== Problem statement ==
Pick out every line of the entries below where "core" occurs, and copy those lines.
Data Block Start
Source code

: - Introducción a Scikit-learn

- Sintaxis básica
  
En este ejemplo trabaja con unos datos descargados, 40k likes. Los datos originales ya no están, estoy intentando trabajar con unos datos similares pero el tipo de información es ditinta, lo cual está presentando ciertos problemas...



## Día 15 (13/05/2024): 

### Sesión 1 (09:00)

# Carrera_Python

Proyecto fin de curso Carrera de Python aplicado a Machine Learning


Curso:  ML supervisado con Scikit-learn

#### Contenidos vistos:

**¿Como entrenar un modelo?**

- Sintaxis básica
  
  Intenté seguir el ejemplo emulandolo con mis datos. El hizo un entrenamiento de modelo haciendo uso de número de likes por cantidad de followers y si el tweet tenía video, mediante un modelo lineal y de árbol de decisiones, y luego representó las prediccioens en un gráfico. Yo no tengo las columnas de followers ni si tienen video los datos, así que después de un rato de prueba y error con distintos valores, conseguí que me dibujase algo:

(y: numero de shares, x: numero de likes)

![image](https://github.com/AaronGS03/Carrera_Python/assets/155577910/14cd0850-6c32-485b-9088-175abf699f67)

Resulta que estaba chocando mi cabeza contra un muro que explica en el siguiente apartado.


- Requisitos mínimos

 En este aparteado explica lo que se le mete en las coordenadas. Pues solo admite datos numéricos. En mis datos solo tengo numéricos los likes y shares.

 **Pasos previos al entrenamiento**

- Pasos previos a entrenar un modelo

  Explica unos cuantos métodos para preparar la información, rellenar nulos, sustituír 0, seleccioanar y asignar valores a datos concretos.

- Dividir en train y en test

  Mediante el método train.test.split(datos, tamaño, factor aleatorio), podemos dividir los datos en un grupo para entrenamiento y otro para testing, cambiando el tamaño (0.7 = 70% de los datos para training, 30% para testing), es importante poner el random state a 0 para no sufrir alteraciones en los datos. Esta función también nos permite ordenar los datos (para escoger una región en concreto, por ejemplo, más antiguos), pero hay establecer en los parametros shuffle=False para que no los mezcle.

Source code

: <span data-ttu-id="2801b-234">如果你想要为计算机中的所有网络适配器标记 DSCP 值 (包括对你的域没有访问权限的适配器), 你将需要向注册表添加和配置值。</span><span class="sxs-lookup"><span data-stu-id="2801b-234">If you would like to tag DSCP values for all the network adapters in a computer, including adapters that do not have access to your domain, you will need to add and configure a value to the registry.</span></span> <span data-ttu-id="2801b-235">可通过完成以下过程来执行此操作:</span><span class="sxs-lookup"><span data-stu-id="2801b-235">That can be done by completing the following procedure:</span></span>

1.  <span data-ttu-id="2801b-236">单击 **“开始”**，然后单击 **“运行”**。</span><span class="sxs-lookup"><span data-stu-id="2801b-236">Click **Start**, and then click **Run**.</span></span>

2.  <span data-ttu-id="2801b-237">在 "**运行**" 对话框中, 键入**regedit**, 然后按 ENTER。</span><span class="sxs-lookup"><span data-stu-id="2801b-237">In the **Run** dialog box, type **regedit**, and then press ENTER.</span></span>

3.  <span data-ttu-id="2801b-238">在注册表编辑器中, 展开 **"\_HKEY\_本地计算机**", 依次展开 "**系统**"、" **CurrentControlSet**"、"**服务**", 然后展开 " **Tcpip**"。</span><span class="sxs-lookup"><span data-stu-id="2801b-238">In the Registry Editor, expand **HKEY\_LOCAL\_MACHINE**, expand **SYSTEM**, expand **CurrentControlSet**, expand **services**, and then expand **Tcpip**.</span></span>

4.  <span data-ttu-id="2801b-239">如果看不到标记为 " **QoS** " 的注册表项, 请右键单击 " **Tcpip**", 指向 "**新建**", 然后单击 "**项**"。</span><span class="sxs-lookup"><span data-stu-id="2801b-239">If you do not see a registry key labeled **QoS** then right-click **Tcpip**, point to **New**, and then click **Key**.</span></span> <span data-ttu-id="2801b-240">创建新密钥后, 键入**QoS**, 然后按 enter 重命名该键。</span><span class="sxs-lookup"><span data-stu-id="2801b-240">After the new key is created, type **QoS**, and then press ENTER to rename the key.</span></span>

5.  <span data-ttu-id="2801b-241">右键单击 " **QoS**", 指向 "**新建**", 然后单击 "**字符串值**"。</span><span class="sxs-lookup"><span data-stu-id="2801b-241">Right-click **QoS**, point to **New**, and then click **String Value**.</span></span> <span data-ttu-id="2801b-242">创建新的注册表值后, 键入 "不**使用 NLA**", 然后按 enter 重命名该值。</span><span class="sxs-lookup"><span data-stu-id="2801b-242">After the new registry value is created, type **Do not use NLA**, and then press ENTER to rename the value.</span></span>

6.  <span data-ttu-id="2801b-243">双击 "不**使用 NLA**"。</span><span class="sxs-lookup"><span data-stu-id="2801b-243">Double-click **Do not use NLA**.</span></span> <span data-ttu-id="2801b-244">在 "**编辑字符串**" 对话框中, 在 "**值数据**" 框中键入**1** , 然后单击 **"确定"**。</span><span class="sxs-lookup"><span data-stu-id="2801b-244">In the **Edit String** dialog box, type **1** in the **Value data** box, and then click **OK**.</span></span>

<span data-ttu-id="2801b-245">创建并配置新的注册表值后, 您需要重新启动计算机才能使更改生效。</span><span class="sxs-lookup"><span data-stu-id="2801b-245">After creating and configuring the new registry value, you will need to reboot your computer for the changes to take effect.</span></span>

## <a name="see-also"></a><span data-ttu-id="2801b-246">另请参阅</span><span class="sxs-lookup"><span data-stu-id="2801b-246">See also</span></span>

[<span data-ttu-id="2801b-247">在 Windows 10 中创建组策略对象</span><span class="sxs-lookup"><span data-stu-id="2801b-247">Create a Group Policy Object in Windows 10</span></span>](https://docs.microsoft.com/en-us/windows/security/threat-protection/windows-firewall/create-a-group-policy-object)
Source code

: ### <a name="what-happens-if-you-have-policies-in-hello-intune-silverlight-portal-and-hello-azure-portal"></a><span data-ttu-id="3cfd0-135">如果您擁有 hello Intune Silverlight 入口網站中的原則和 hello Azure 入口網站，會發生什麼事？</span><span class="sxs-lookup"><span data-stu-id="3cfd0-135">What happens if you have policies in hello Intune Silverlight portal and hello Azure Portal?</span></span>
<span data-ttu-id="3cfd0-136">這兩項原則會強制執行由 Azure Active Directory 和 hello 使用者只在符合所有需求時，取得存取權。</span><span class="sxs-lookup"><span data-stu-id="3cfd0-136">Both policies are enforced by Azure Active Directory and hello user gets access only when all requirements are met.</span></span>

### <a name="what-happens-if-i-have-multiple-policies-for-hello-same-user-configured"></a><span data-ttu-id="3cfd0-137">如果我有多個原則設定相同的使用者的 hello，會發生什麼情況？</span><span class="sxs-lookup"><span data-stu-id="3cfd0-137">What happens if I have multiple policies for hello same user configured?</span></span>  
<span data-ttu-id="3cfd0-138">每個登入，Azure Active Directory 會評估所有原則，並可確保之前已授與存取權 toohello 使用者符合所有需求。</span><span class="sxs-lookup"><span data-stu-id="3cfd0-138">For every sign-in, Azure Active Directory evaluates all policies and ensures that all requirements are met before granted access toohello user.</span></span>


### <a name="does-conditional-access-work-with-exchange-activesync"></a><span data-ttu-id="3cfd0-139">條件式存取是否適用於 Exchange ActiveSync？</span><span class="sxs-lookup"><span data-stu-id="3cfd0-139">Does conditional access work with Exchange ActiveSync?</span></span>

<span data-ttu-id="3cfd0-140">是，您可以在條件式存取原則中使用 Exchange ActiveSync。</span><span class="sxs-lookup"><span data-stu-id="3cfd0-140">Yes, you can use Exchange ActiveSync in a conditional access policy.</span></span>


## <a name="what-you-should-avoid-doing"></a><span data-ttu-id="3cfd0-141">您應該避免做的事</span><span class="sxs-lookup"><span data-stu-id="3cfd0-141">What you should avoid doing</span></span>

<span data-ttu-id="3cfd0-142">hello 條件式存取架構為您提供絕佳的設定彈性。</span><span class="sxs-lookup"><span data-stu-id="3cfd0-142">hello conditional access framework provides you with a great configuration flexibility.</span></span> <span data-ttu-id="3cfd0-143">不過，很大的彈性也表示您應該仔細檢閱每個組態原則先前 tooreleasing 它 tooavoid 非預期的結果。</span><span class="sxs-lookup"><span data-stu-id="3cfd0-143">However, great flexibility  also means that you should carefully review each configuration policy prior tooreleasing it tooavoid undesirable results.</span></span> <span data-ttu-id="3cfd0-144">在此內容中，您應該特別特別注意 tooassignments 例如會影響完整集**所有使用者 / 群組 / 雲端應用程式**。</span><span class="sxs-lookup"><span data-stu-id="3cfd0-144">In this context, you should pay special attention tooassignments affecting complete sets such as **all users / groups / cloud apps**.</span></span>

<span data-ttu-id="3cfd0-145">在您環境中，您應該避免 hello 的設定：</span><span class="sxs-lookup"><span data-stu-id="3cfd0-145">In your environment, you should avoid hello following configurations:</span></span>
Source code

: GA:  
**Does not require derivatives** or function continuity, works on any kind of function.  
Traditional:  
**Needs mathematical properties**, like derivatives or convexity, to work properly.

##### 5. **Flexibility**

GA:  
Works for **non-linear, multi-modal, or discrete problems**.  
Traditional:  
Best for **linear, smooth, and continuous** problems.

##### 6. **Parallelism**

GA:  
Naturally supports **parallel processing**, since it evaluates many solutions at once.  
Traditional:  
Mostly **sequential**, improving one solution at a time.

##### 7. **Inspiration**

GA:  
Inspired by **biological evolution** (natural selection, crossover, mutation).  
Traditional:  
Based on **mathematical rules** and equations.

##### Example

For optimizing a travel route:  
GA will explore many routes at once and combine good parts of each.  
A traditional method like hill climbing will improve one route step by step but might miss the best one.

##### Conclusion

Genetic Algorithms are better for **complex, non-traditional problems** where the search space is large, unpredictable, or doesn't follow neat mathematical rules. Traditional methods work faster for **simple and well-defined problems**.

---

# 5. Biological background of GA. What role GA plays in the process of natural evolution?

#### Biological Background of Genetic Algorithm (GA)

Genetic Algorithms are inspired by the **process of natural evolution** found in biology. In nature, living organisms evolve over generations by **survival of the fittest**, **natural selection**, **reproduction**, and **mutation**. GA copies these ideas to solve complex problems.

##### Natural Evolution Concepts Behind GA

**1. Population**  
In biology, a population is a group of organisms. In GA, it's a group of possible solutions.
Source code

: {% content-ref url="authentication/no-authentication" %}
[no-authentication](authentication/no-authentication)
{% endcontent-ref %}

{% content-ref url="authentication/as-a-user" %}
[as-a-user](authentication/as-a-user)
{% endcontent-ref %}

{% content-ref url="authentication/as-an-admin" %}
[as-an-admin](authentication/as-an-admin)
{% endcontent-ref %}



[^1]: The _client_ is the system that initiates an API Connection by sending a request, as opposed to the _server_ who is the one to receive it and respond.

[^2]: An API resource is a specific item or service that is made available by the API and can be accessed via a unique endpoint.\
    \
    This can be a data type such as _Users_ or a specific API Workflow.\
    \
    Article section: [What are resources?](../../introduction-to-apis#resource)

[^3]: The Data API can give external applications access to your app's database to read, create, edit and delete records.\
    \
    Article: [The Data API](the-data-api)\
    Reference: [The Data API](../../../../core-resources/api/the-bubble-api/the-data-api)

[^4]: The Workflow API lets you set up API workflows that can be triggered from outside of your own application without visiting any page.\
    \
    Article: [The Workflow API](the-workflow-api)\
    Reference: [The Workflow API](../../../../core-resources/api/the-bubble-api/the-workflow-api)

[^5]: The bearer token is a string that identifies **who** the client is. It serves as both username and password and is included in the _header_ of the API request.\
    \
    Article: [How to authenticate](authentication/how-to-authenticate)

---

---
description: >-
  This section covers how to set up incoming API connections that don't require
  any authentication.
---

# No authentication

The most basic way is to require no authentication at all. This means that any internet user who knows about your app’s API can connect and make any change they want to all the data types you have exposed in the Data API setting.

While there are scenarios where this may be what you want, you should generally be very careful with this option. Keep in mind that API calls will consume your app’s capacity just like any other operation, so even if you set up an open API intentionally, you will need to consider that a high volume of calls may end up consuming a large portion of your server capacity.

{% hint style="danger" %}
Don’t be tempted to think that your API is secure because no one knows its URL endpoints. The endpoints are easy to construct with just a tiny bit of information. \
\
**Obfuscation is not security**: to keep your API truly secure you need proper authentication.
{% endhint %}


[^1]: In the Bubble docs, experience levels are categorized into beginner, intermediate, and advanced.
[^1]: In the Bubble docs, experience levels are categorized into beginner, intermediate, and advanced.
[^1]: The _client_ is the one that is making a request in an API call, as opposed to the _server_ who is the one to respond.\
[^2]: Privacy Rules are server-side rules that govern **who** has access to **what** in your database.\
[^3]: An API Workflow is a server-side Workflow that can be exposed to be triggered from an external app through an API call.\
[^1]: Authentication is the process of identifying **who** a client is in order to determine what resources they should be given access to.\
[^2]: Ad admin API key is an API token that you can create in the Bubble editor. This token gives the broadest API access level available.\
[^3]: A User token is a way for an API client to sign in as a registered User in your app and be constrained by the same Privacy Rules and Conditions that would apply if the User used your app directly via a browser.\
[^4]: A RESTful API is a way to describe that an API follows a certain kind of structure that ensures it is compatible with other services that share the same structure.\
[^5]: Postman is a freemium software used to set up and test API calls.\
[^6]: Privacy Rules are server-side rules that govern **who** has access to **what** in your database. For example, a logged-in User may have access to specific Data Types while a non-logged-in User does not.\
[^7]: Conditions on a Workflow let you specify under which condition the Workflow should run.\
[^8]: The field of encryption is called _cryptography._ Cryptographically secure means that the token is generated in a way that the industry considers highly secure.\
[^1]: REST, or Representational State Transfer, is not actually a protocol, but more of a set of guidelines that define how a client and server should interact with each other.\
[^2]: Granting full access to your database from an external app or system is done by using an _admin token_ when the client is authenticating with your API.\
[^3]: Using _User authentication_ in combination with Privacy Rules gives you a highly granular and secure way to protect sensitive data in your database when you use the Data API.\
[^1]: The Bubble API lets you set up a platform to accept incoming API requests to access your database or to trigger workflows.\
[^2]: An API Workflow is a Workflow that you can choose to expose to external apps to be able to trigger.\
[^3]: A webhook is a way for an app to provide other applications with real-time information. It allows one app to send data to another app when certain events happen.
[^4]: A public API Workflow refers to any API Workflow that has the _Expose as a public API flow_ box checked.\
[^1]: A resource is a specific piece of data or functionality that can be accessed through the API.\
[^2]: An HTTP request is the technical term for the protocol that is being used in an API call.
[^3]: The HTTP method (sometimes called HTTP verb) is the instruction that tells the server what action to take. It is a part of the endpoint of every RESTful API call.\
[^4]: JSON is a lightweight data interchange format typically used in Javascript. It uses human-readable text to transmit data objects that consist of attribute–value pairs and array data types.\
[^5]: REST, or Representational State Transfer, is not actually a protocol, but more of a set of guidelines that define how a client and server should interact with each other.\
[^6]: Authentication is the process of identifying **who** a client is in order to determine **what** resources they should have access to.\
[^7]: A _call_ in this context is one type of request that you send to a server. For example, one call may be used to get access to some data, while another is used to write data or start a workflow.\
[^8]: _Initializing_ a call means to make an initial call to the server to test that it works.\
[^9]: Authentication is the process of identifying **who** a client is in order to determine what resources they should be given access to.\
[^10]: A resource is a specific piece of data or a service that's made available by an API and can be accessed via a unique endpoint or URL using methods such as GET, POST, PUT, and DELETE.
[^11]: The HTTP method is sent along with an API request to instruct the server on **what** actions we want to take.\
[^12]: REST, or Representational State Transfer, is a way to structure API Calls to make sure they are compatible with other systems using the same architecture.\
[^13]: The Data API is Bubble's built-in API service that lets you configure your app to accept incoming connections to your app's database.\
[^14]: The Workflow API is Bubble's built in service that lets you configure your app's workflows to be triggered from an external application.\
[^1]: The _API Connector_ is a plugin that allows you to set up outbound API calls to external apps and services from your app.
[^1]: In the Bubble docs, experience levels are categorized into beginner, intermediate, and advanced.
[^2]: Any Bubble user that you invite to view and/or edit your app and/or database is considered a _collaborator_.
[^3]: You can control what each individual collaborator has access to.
Data Block End
== Output ==
    Reference: [The Data API](../../../../core-resources/api/the-bubble-api/the-data-api)
    Reference: [The Workflow API](../../../../core-resources/api/the-bubble-api/the-workflow-api)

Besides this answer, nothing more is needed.